If we rejected the notion of a private tax on implementations of standards and stay focused on the idea of FRAND licensing, fixed per-unit license fees make a whole lot of sense. If Apple buys computer memory, it also doesn't pay more on a per-unit basis than a maker of low-end devices (unless the latter gets a volume discount, but even in terms of volume it's hard to beat Apple these days). Chip makers can't tax computer manufacturers -- they can simply sell. Intellectual property used in a smartphone, tablet computer, gaming console or operating system is also simply a component that you can buy and incorporate into your product.

The most illogical paragraph in Motorola's opposition to Microsoft's motions in limine is the following one, which argues that fixed rates are unrelated to the EMVR, while they actually are perfectly consistent with it:

"What is more, Microsoft's reliance on patent pools exposes even more negotiated licenses that are not limited by the EMVR. The MPEG-LA and VIA pools relied on by Microsoft -- while irrelevant to [F]RAND for other reasons -- nevertheless include a fixed per unit rate regardless of the product's price or whether the 802.11 or H.264 functionality is a primary or minor feature of the licensed product or is the basis for customer demand. Thus, the fixed rates of pools -- on which Microsoft relies -- are further real-world evidence that negotiated licenses regularly use end product price as the royalty base, having nothing to do with the EMVR."

There's no contradiction between the EMVR and fixed rates. For the reason I explained further above, the requirements of the EMVR cannot be satisfied by merely lowering a percentage that uses an incorrect royalty base. That approach must be rejected just like a spreadsheet refuses to mutiply an ERROR field with a percentage. But a reasonable percentage of a reasonable royalty base complies with the EMVR, and there's nothing wrong -- nothing whatsoever -- with simply multiplying a correct percentage with a correct base and using the result. And that's what the fixed-rate approach of MPEG LA's and Via Licensing's pools effectively does.
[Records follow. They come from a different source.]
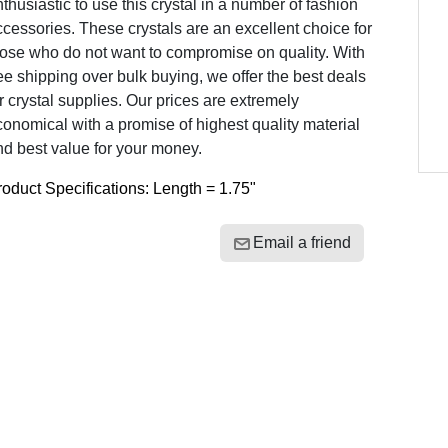
thusiastic to use this crystal in a number of fashion
cessories. These crystals are an excellent choice for
hose who do not want to compromise on quality. With
ee shipping over bulk buying, we offer the best deals
r crystal supplies. Our prices are extremely
onomical with a promise of highest quality material
d best value for your money.
oduct Specifications: Length = 1.75"
Email a friend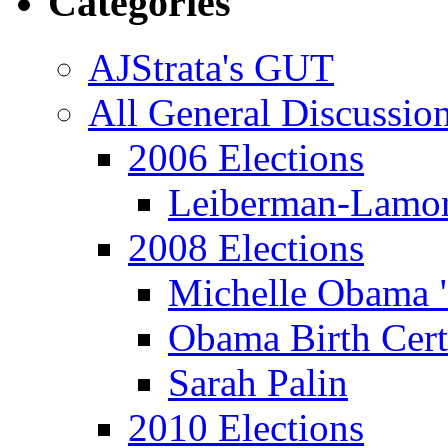
Categories
AJStrata's GUT
All General Discussio
2006 Elections
Leiberman-Lamo
2008 Elections
Michelle Obama 
Obama Birth Cert
Sarah Palin
2010 Elections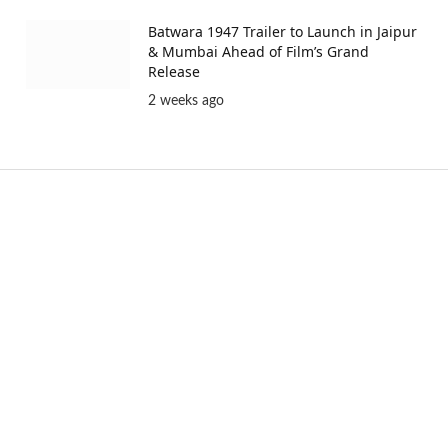
Batwara 1947 Trailer to Launch in Jaipur
& Mumbai Ahead of Film’s Grand
Release
2 weeks ago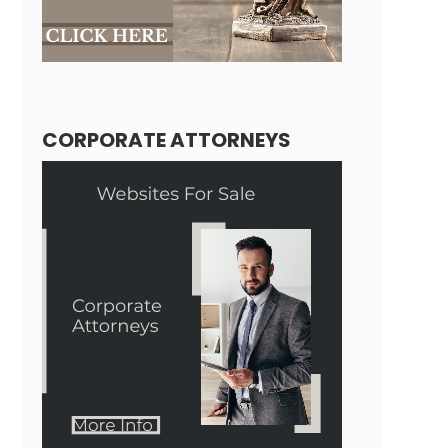
CORPORATE ATTORNEYS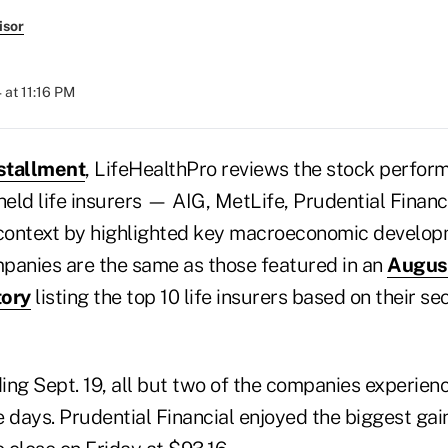
isor
 at 11:16 PM
stallment
, LifeHealthPro reviews the stock perfor
held life insurers — AIG, MetLife, Prudential Finan
context by highlighted key macroeconomic develop
panies are the same as those featured in an
Augus
tory
listing the top 10 life insurers based on their s
ing Sept. 19, all but two of the companies experien
ve days. Prudential Financial enjoyed the biggest gain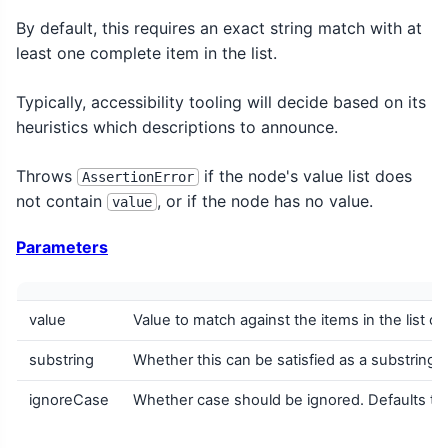
By default, this requires an exact string match with at
least one complete item in the list.
Typically, accessibility tooling will decide based on its
heuristics which descriptions to announce.
Throws
if the node's value list does
AssertionError
not contain
, or if the node has no value.
value
Parameters
value
Value to match against the items in the list of
substring
Whether this can be satisfied as a substring ma
ignoreCase
Whether case should be ignored. Defaults to 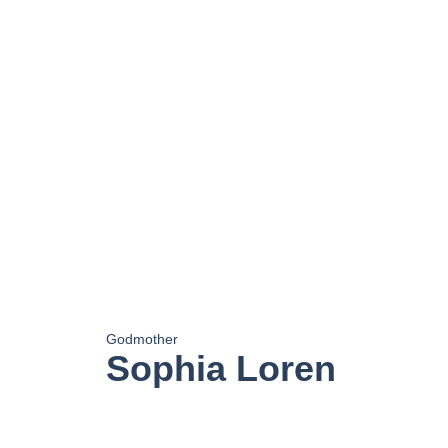
Godmother
Sophia Loren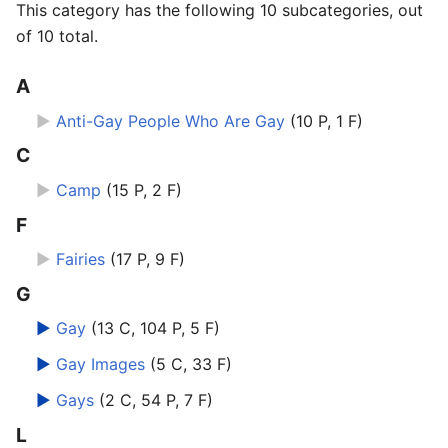
This category has the following 10 subcategories, out
of 10 total.
A
►
Anti-Gay People Who Are Gay
‎
(10 P, 1 F)
C
►
Camp
‎
(15 P, 2 F)
F
►
Fairies
‎
(17 P, 9 F)
G
►
Gay
‎
(13 C, 104 P, 5 F)
►
Gay Images
‎
(5 C, 33 F)
►
Gays
‎
(2 C, 54 P, 7 F)
L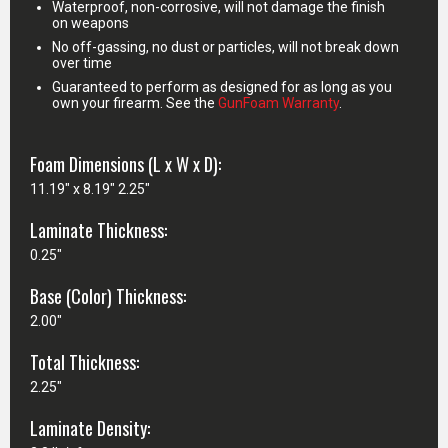
Waterproof, non-corrosive, will not damage the finish
on weapons
No off-gassing, no dust or particles, will not break down
over time
Guaranteed to perform as designed for as long as you
own your firearm. See the
GunFoam Warranty
.
Foam Dimensions (L x W x D):
11.19" x 8.19" 2.25"
Laminate Thickness:
0.25"
Base (Color) Thickness:
2.00"
Total Thickness:
2.25"
Laminate Density: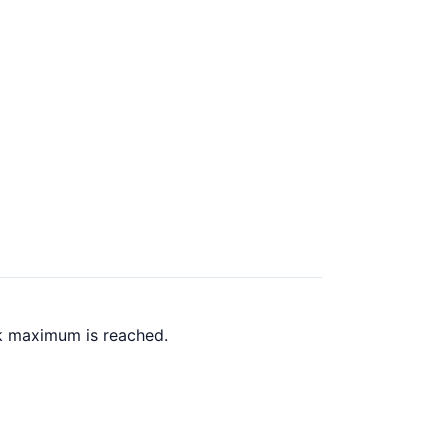
ck maximum is reached.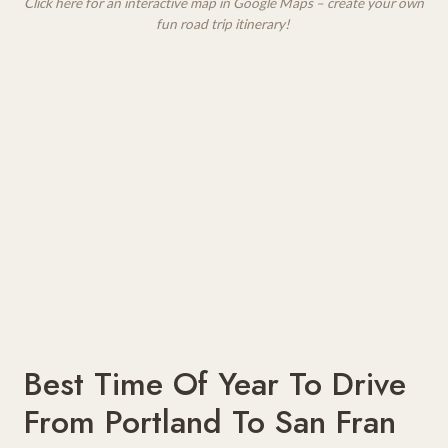
Click here for an interactive map in Google Maps – create your own
fun road trip itinerary!
Best Time Of Year To Drive
From Portland To San Fran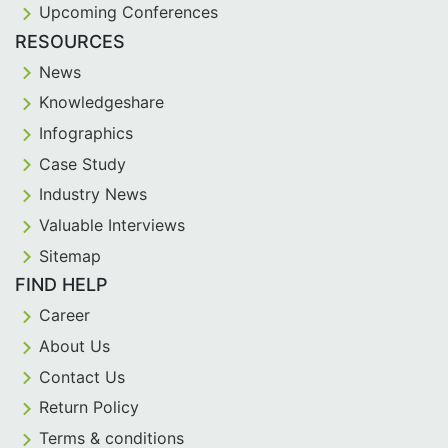
Upcoming Conferences
RESOURCES
News
Knowledgeshare
Infographics
Case Study
Industry News
Valuable Interviews
Sitemap
FIND HELP
Career
About Us
Contact Us
Return Policy
Terms & conditions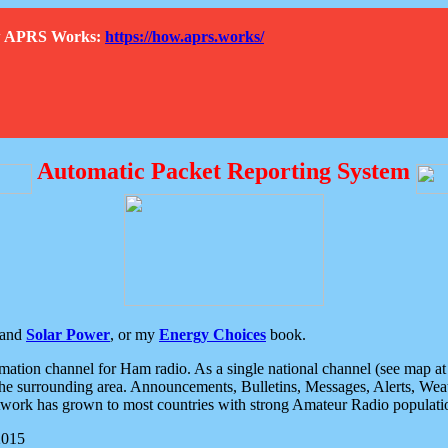
How APRS Works:
https://how.aprs.works/
Automatic Packet Reporting System
and
Solar Power
, or my
Energy Choices
book.
tion channel for Ham radio. As a single national channel (see map at ri
the surrounding area. Announcements, Bulletins, Messages, Alerts, Weath
rk has grown to most countries with strong Amateur Radio populati
2015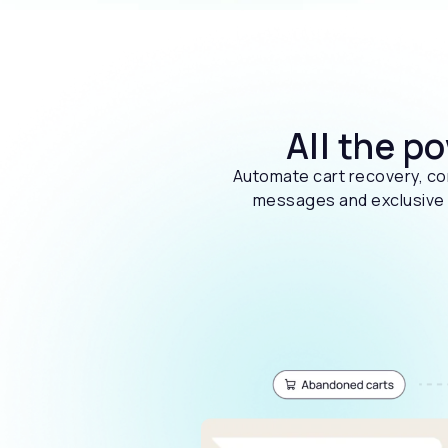
All the p
Automate cart recovery, con
messages and exclusive o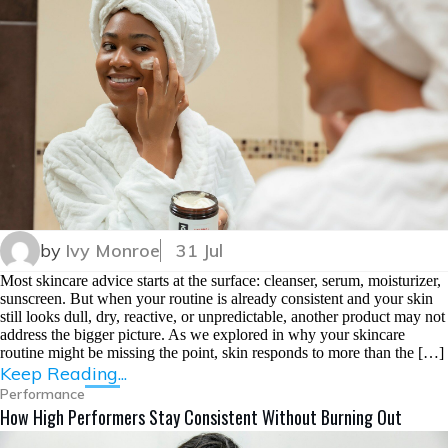
by
Ivy Monroe
31 Jul
Most skincare advice starts at the surface: cleanser, serum, moisturizer,
sunscreen. But when your routine is already consistent and your skin
still looks dull, dry, reactive, or unpredictable, another product may not
address the bigger picture. As we explored in why your skincare
routine might be missing the point, skin responds to more than the […]
Keep Reading...
Performance
How High Performers Stay Consistent Without Burning Out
It's unbelievably wrong to say (as Motorola's brief does) that "fixed rates [...] are further real-world evidence that negotiated licenses regularly use end product price as the royalty base". Fixed rates are like the per-unit chipset prices that Apple pays for the memory it incorporates into its computers and other devices. They are, by definition, related to the smallest saleable unit. If they were in any way related to the "end product price", the rates wouldn't be fixed. Obviously, even a fixed rate could be outrageous. But that would be a problem of the percentage, not of the royalty base. And market acceptance of the pools in question indicates that those fixed rates work for makers of low-cost and expensive devices alike.

I doubt that Google (Motorola) will impress the judge by stating in one sentence that those pool rates apply "regardless of the product's price" and then claiming in the very next sentence that those rates "use end product price as the royalty base".

I have no idea how Judge Robart is going to adjudicate the parties' Daubert motions and other motions in limine. Since the November 13 trial will be a bench trial, he doesn't have to worry about juror confusion. If there's something he doesn't buy, he can throw it out now or he can let a party present such an argument anyway even if it's unlikely to succeed. The EMVR issue is a key one that could be addressed ahead of the trial, and it appears ripe for a decision.